**Text shown:**
>> Start

The fuzzification of the data is done according to the results of the final fuzzy partition matrix.

U = | \begin{matrix} u_{11} & u_{12} & \dots & u_{1 m} \\ u_{21} & u_{22} & \dots & u_{2 m} \\ ⋮ & ⋮ & ⋱ & ⋮ \\ u_{i 1} & u_{i 2} & \dots & u_{i m} \end{matrix} |

(12)

The number of fuzzy sets corresponds to the number of clusters. Each row of the matrix U represents the fuzzy state of that observation. Accordingly, we obtain the fuzzy state matrix of the observed data:

A_{i} = | \begin{matrix} A_{1} & = & \frac{u_{11} (c_{1})}{c_{1}} & + & \frac{u_{12} (c_{2})}{c_{2}} & + & \dots & + & \frac{u_{1 m} (c_{m})}{c_{m}} \\ A_{2} & = & \frac{u_{21} (c_{1})}{c_{1}} & + & \frac{u_{22} (c_{2})}{c_{2}} & + & \dots & + & \frac{u_{2 m} (c_{m})}{c_{m}} \\ ⋮ & ⋮ & ⋮ & ⋮ & ⋮ & \dots & ⋱ & ⋮ \\ A_{N} & \frac{u_{i 1} (c_{1})}{c_{1}} & + & \frac{u_{i 2} (c_{2})}{c_{2}} & + & \dots & + & \frac{u_{i m} (c_{m})}{c_{m}} \end{matrix} |

(13)

The state of the observed data is defined as:

A_{i m} = m a x (\frac{u_{i m} (c_{m})}{c_{m}})

(14)

Finally, the sequence A_im represents a fuzzy time series on

X (t)

. In this way, we obtain the transitions from one state to another over the time of observation;

A_{m} (t = 0) \to A_{m} (t = 1) \to \dots \to A_{m} (t = N), m \in {1, 2, \dots, M}

.

The creation of a set of certain transition rules for fuzzy relationships between states can be very difficult. To overcome this situation, we transform the fuzzy time series into an adequate time series of the center of the clusters. This approach enables us to apply a deterministic forecasting model based on the singular spectrum analysis.

>> End

**Short task 1:**
List every equation number that appears in the fuzzy time series passage.
**Short task 2:**
Reproduce the stretch of the fuzzy time series passage from "The creation of" through "singular spectrum analysis.".
**Short task 3:**
Write the next part of the fuzzy time series passage, picking up after its final sentence.

**Collected data:**

>> Start

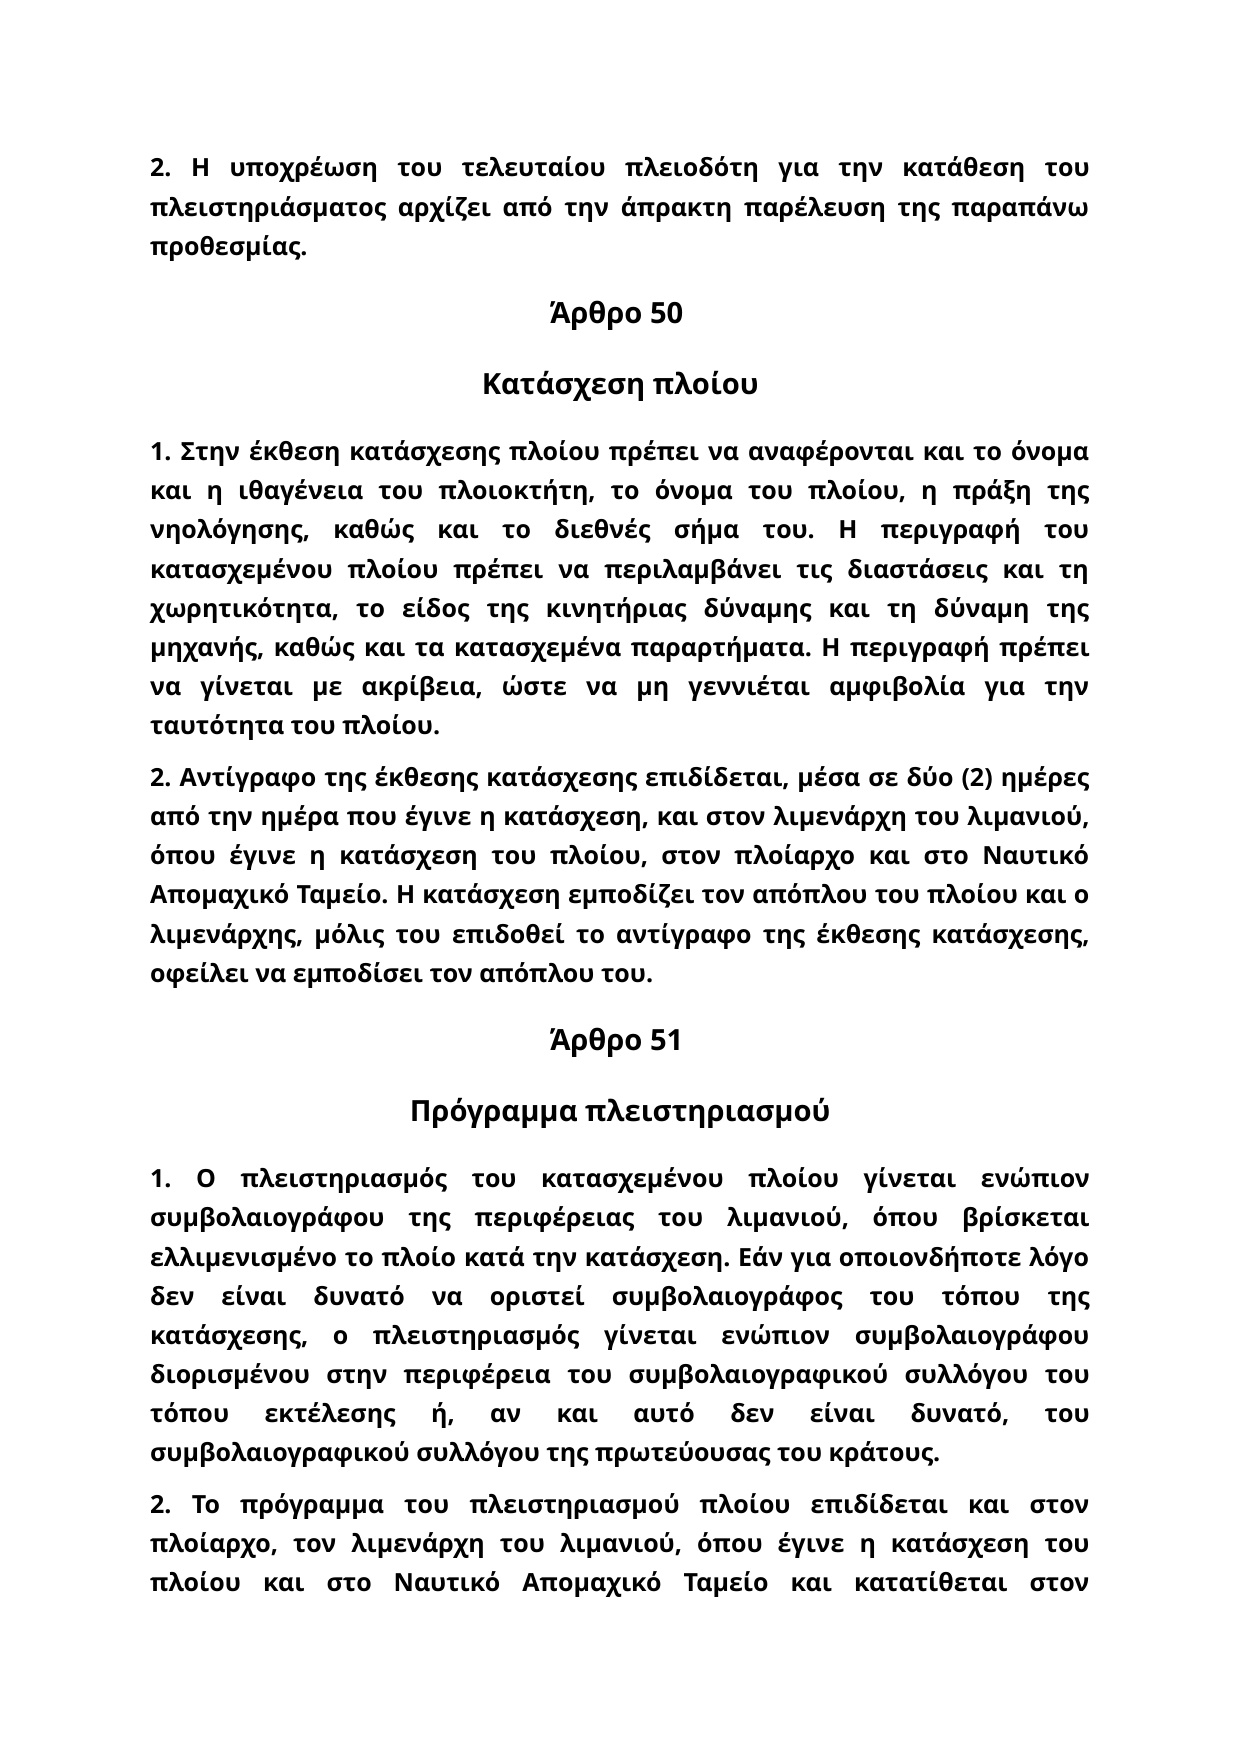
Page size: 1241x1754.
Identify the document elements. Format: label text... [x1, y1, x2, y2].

>> End

**Result 1:**
(12), (13), (14)

**Result 2:**
The creation of a set of certain transition rules for fuzzy relationships between states can be very difficult. To overcome this situation, we transform the fuzzy time series into an adequate time series of the center of the clusters. This approach enables us to apply a deterministic forecasting model based on the singular spectrum analysis.

**Result 3:**
2.3. Forecasting Model Based on the Singular Spectrum Analysis

The process of the transformation of the fuzzy time series into a crisp time series is based on the fact that each fuzzy state

A_{m} (t), m \in {1, 2, \dots, M}

can be represented by a corresponding center of the cluster. Accordingly, the following time series,

c_{m} (t = 0) \to c_{m} (t = 1) \to \dots \to c_{m} (t = N), m \in {1, 2, \dots, M}

, are obtained.

The forecasting algorithm is based on SSA methodology [25,26,27]. In SSA terminology, it is often assumed that the series is noisy with an arbitrary series length N. The SSA technique consists of two main complementary stages: decomposition and reconstruction. The noisy series is decomposed in the first stage, and the noisy reduced series is reconstructed at the second stage. The reconstructed series will be used for forecasting the future values.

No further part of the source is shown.